= WORK REQUIRED =
Reproduce the passage of the baseball column between "So before we" and "us great stories.", inclusive, substituting "also-rans" for "bottom-feeders".

= EXERCISE TEXT =
KITTREDGE: Baseball’s worst features some of its best
September 29, 2009
The last time the Pittsburgh Pirates had a winning season, Brett Favre was making his first start as a Green Bay Packer. The average price of a gallon of gasoline was $1.05 and Miley Cyrus was not even born yet. The Pirates’ current centerfielder, Andrew McCutchen, was just shy of his fifth birthday.
In other words, it has been a while, (17 consecutive seasons, to be exact), and as the 2009 regular season comes to a close, the Pirates will join the 22 other teams who failed to make the postseason for their 17th straight time. Pittsburgh’s finest did manage to entertain us briefly in the offseason by signing a pair of Indian cricket players, Rinku Singh and Dinesh Patel, who were discovered via an Indian reality show called “Million-Dollar Arm.” But when the final games of the season are played on October 4, our attention will be devoted solely to the eight teams that make the playoffs.
So before we forget about the others, let’s pay this year’s final respects to baseball’s bottom-feeders. Each year, the perennial sub-.500 teams do more than provide easy record-boosting series for the better teams in their divisions. They give us great stories.

= RAW DATA =
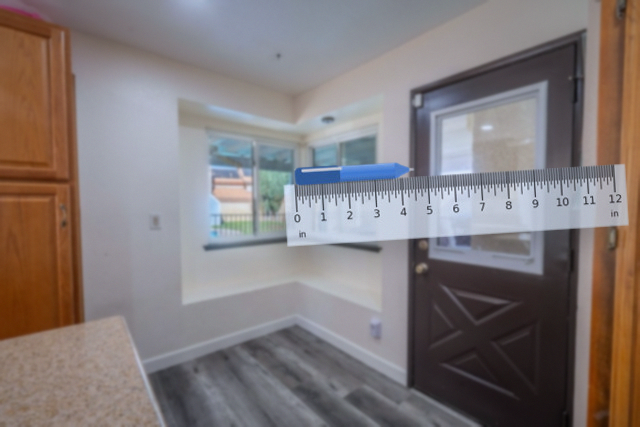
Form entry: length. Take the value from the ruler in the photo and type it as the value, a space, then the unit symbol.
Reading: 4.5 in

= PROBLEM SOLUTION =
So before we forget about the others, let’s pay this year’s final respects to baseball’s also-rans. Each year, the perennial sub-.500 teams do more than provide easy record-boosting series for the better teams in their divisions. They give us great stories.